Background

In areas of high malaria transmission, individuals are repeatedly inoculated with malaria parasites. At any one time, most infected individuals control their infection and are asymptomatic, but some develop severe life-threatening diseases. Since malaria parasitaemia is so common, it is difficult to diagnose whether malaria is the cause of illness or whether the parasites are coincidental. In clinical studies of severe malaria, misdiagnosis leads to the false inclusion of patients who do not have severe malaria, impacting the accuracy of results.

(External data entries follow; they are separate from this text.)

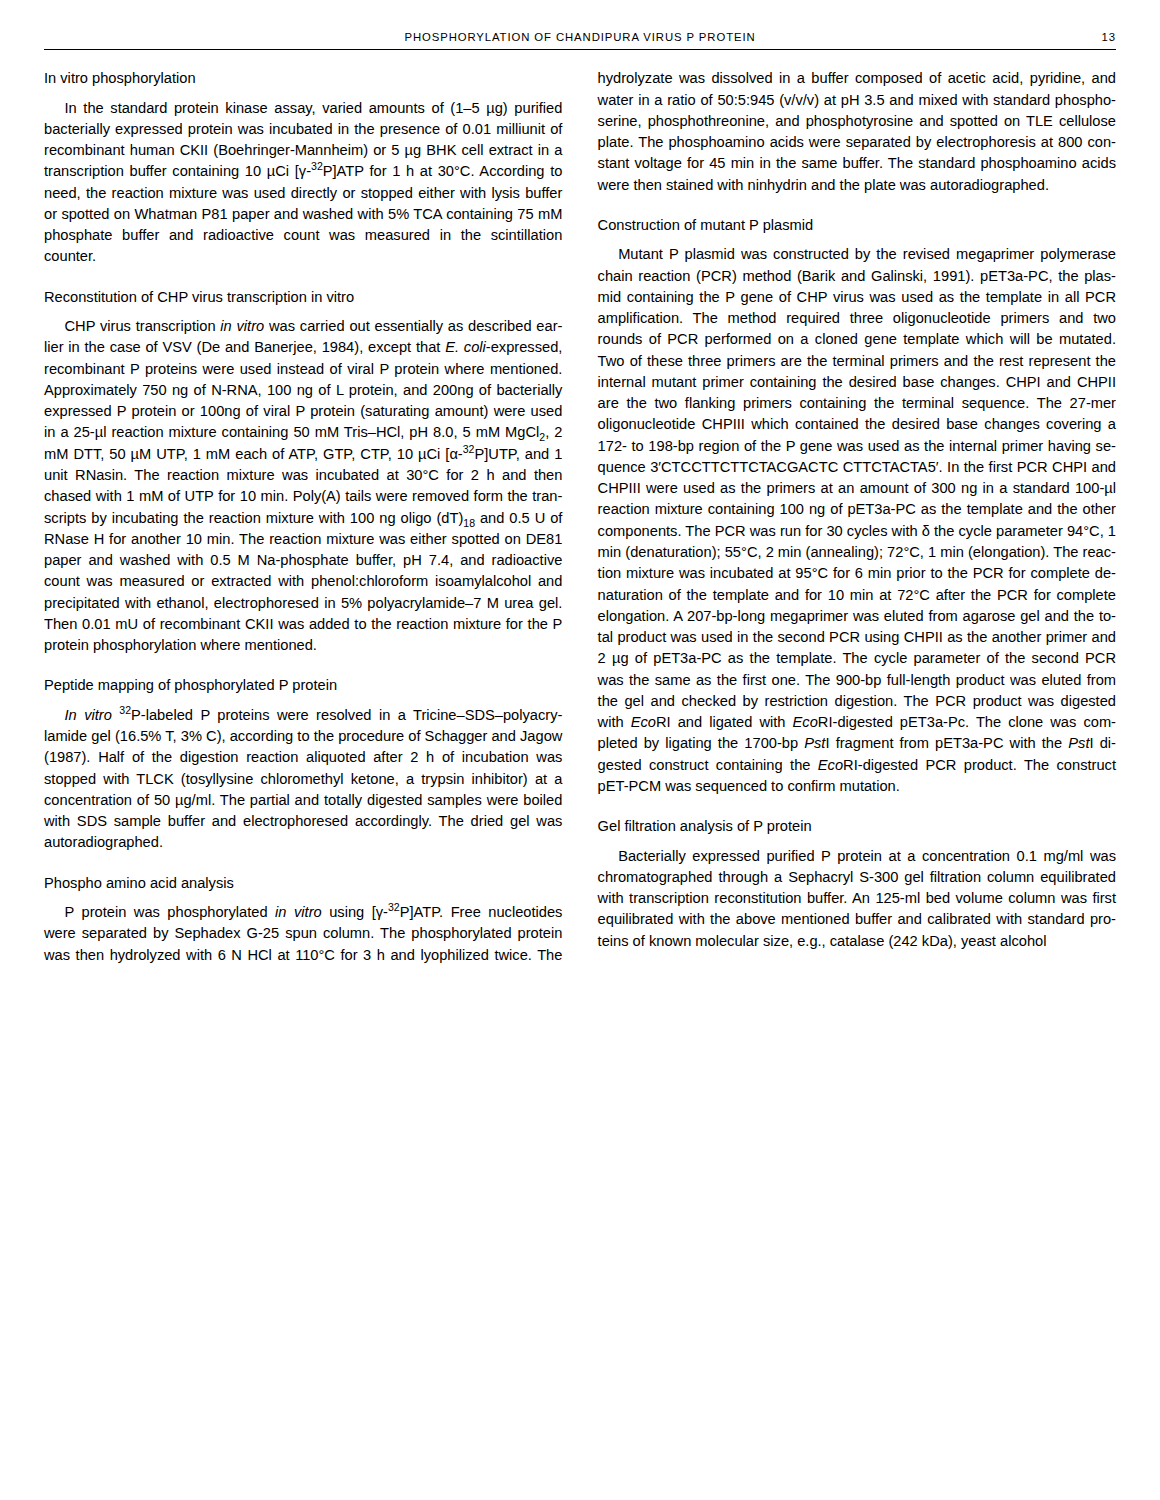Phosphorylation of Chandipura Virus P Protein 13
In vitro phosphorylation
In the standard protein kinase assay, varied amounts of (1–5 µg) purified bacterially expressed protein was incubated in the presence of 0.01 milliunit of recombinant human CKII (Boehringer-Mannheim) or 5 µg BHK cell extract in a transcription buffer containing 10 µCi [γ-32P]ATP for 1 h at 30°C. According to need, the reaction mixture was used directly or stopped either with lysis buffer or spotted on Whatman P81 paper and washed with 5% TCA containing 75 mM phosphate buffer and radioactive count was measured in the scintillation counter.
Reconstitution of CHP virus transcription in vitro
CHP virus transcription in vitro was carried out essentially as described earlier in the case of VSV (De and Banerjee, 1984), except that E. coli-expressed, recombinant P proteins were used instead of viral P protein where mentioned. Approximately 750 ng of N-RNA, 100 ng of L protein, and 200ng of bacterially expressed P protein or 100ng of viral P protein (saturating amount) were used in a 25-µl reaction mixture containing 50 mM Tris–HCl, pH 8.0, 5 mM MgCl2, 2 mM DTT, 50 µM UTP, 1 mM each of ATP, GTP, CTP, 10 µCi [α-32P]UTP, and 1 unit RNasin. The reaction mixture was incubated at 30°C for 2 h and then chased with 1 mM of UTP for 10 min. Poly(A) tails were removed form the transcripts by incubating the reaction mixture with 100 ng oligo (dT)18 and 0.5 U of RNase H for another 10 min. The reaction mixture was either spotted on DE81 paper and washed with 0.5 M Na-phosphate buffer, pH 7.4, and radioactive count was measured or extracted with phenol:chloroform isoamylalcohol and precipitated with ethanol, electrophoresed in 5% polyacrylamide–7 M urea gel. Then 0.01 mU of recombinant CKII was added to the reaction mixture for the P protein phosphorylation where mentioned.
Peptide mapping of phosphorylated P protein
In vitro 32P-labeled P proteins were resolved in a Tricine–SDS–polyacrylamide gel (16.5% T, 3% C), according to the procedure of Schagger and Jagow (1987). Half of the digestion reaction aliquoted after 2 h of incubation was stopped with TLCK (tosyllysine chloromethyl ketone, a trypsin inhibitor) at a concentration of 50 µg/ml. The partial and totally digested samples were boiled with SDS sample buffer and electrophoresed accordingly. The dried gel was autoradiographed.
Phospho amino acid analysis
P protein was phosphorylated in vitro using [γ-32P]ATP. Free nucleotides were separated by Sephadex G-25 spun column. The phosphorylated protein was then hydrolyzed with 6 N HCl at 110°C for 3 h and lyophilized twice. The hydrolyzate was dissolved in a buffer composed of acetic acid, pyridine, and water in a ratio of 50:5:945 (v/v/v) at pH 3.5 and mixed with standard phosphoserine, phosphothreonine, and phosphotyrosine and spotted on TLE cellulose plate. The phosphoamino acids were separated by electrophoresis at 800 constant voltage for 45 min in the same buffer. The standard phosphoamino acids were then stained with ninhydrin and the plate was autoradiographed.
Construction of mutant P plasmid
Mutant P plasmid was constructed by the revised megaprimer polymerase chain reaction (PCR) method (Barik and Galinski, 1991). pET3a-PC, the plasmid containing the P gene of CHP virus was used as the template in all PCR amplification. The method required three oligonucleotide primers and two rounds of PCR performed on a cloned gene template which will be mutated. Two of these three primers are the terminal primers and the rest represent the internal mutant primer containing the desired base changes. CHPI and CHPII are the two flanking primers containing the terminal sequence. The 27-mer oligonucleotide CHPIII which contained the desired base changes covering a 172- to 198-bp region of the P gene was used as the internal primer having sequence 3′CTCCTTCTTCTACGACTC CTTCTACTA5′. In the first PCR CHPI and CHPIII were used as the primers at an amount of 300 ng in a standard 100-µl reaction mixture containing 100 ng of pET3a-PC as the template and the other components. The PCR was run for 30 cycles with δ the cycle parameter 94°C, 1 min (denaturation); 55°C, 2 min (annealing); 72°C, 1 min (elongation). The reaction mixture was incubated at 95°C for 6 min prior to the PCR for complete denaturation of the template and for 10 min at 72°C after the PCR for complete elongation. A 207-bp-long megaprimer was eluted from agarose gel and the total product was used in the second PCR using CHPII as the another primer and 2 µg of pET3a-PC as the template. The cycle parameter of the second PCR was the same as the first one. The 900-bp full-length product was eluted from the gel and checked by restriction digestion. The PCR product was digested with Eco RI and ligated with Eco RI-digested pET3a-Pc. The clone was completed by ligating the 1700-bp Pst I fragment from pET3a-PC with the Pst I digested construct containing the Eco RI-digested PCR product. The construct pET-PCM was sequenced to confirm mutation.
Gel filtration analysis of P protein
Bacterially expressed purified P protein at a concentration 0.1 mg/ml was chromatographed through a Sephacryl S-300 gel filtration column equilibrated with transcription reconstitution buffer. An 125-ml bed volume column was first equilibrated with the above mentioned buffer and calibrated with standard proteins of known molecular size, e.g., catalase (242 kDa), yeast alcohol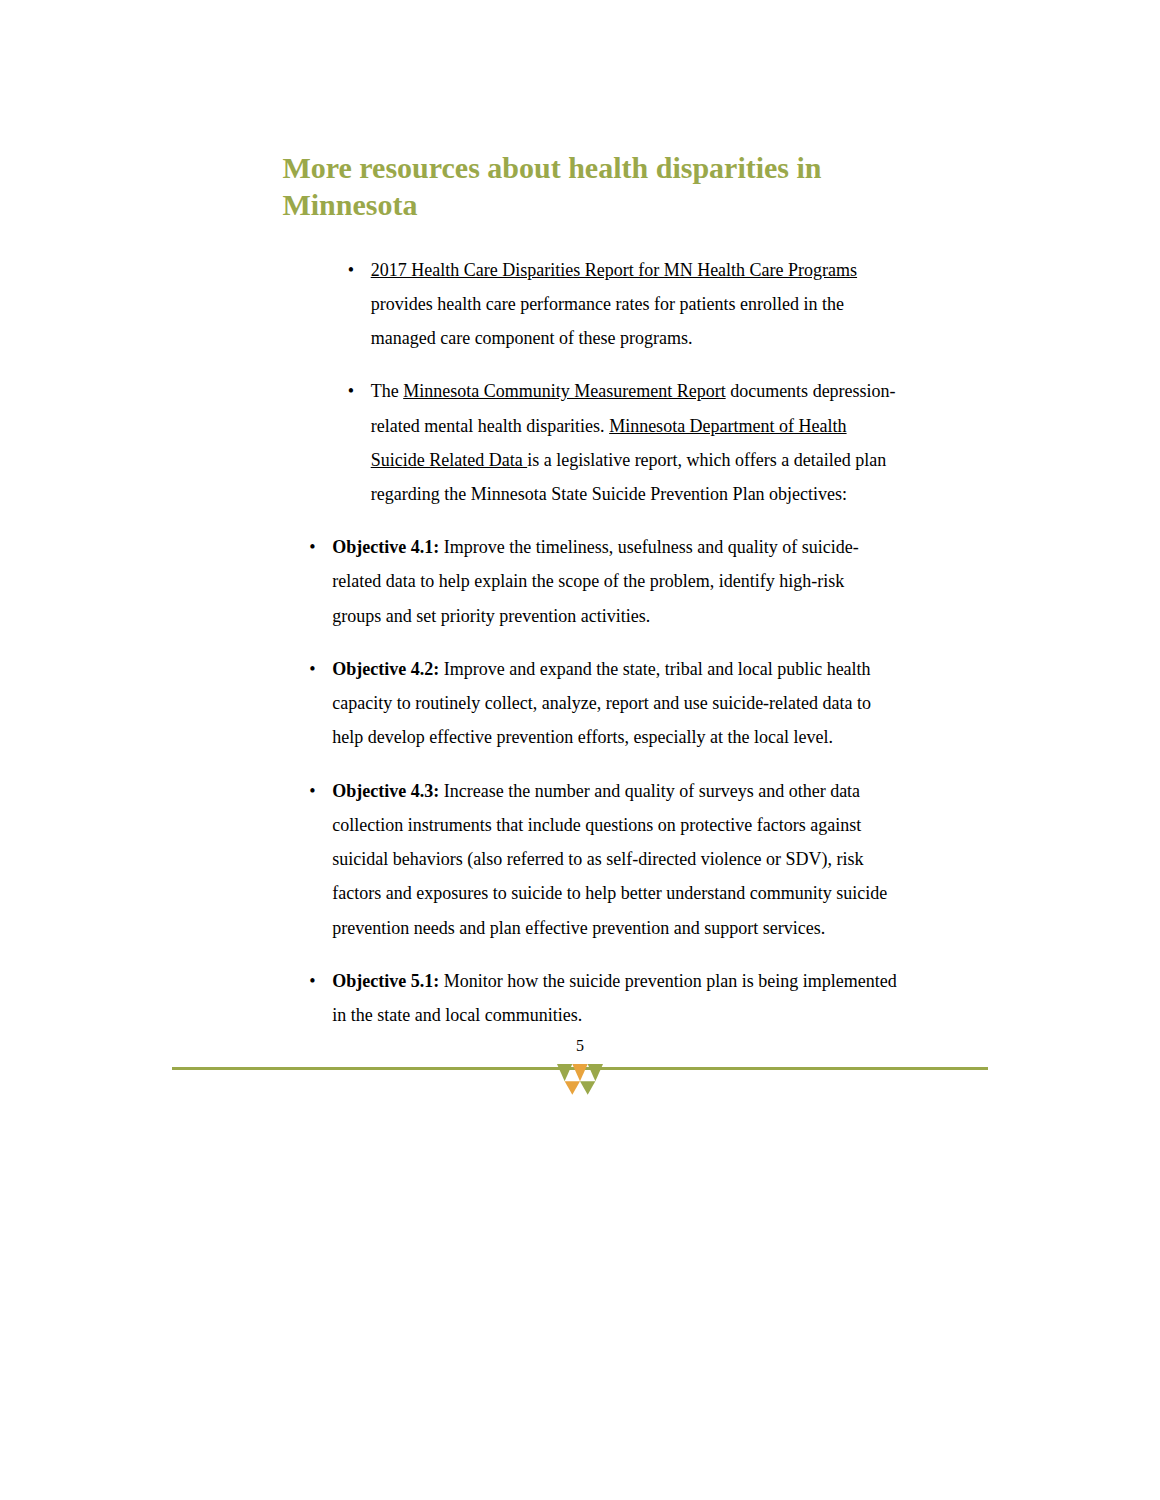More resources about health disparities in Minnesota
2017 Health Care Disparities Report for MN Health Care Programs provides health care performance rates for patients enrolled in the managed care component of these programs.
The Minnesota Community Measurement Report documents depression-related mental health disparities. Minnesota Department of Health Suicide Related Data is a legislative report, which offers a detailed plan regarding the Minnesota State Suicide Prevention Plan objectives:
Objective 4.1: Improve the timeliness, usefulness and quality of suicide-related data to help explain the scope of the problem, identify high-risk groups and set priority prevention activities.
Objective 4.2: Improve and expand the state, tribal and local public health capacity to routinely collect, analyze, report and use suicide-related data to help develop effective prevention efforts, especially at the local level.
Objective 4.3: Increase the number and quality of surveys and other data collection instruments that include questions on protective factors against suicidal behaviors (also referred to as self-directed violence or SDV), risk factors and exposures to suicide to help better understand community suicide prevention needs and plan effective prevention and support services.
Objective 5.1: Monitor how the suicide prevention plan is being implemented in the state and local communities.
5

This study will develop a biomarker-based diagnostic model of severe malaria, using easily measured biomarkers such as platelet counts and white blood counts. This model will improve our understanding of the genetic susceptibility to malaria, the impact of blood transfusion in severe malaria, and how to better design clinical trials in endemic areas. These three research questions rely on a precise definition of severe malaria.

Research Questions

Severe falciparum malaria remains a major cause of preventable childhood death in sub-Saharan Africa despite the availability of highly effective therapies.

The most significant disease burden is in areas with intense mosquito-borne transmission where children are repeatedly inoculated. In these areas of high transmission, effective interventions have the greatest public health benefit. It is logistically feasible to do large clinical studies of severe malaria that test new interventions (sufficient patient numbers).

However, in high transmission areas, severe malaria is largely confined to young children, and it is difficult to assess causality in severe disease, especially distinguishing between invasive bacterial sepsis and severe malaria. Many apparently healthy children have microscopy detectable P. falciparum parasites in their blood, resulting in a low positive predictive value for blood stage parasitaemia in severe disease.

In the absence of predictive biomarkers, the diagnosis of severe malaria in young children and the distinction from bacterial sepsis is therefore imprecise. This critical difficulty in clinical diagnosis affects all quantitative analyses and research that relies on a precise clinical phenotype of severe malaria: clinical therapeutic studies, vaccine studies, epidemiological studies of the burden of disease, and human genetic association studies. Most studies of severe malaria will include some patients who have malaria parasites in their blood but whose primary cause of the severe disease is non-malarial. This phenotypic heterogeneity can obscure important results.

This issue can potentially be resolved using predictive biomarkers in a probabilistic framework. This study will develop and validate the methodological framework underlying the use of biomarkers to adjust for population heterogeneity in clinically defined severe malaria and then apply this framework to answer three important research questions:

1. Which severely ill patients benefit from a blood transfusion?
2. What are the protective effect and protective mechanisms of glucose-6 phosphate dehydrogenase (G6PD) deficiency in severe malaria?
3. How can we design phase 2 evaluations of new therapies that take into account baseline patient heterogeneity?

The aims of this research project are both methodological (development of statistical methods and development of a causal inference framework with which to validate the methods) and applied (individual patient data meta-analysis and clinical trial guidelines).

Aims

1. Develop and then validate a probabilistic definition (phenotype) for severe malaria based on known biomarkers which can be easily measured in low-resource settings.
2. Re-analyse all available data on the relationship between G6PD deficiency and severe malaria, specifically testing the hypothesis that G6PD deficiency protects against an increased risk of death in severe malaria.
3. Carry out a systematic review and individual patient data meta-analysis looking at the effect of blood transfusion in severe malaria, using the developed probabilistic definition for accounting for phenotypic variability and uncertainty. This will specifically test the hypothesis that blood transfusion may be harmful in moderately anaemic severe malaria patients.
4. Develop new statistical methods to account for phenotypic heterogeneity in genetic case-control studies.
5. Develop guidelines for the design and analysis of phase 2 evaluations of new antimalarial drugs in areas of high transmission, notably cipargamin.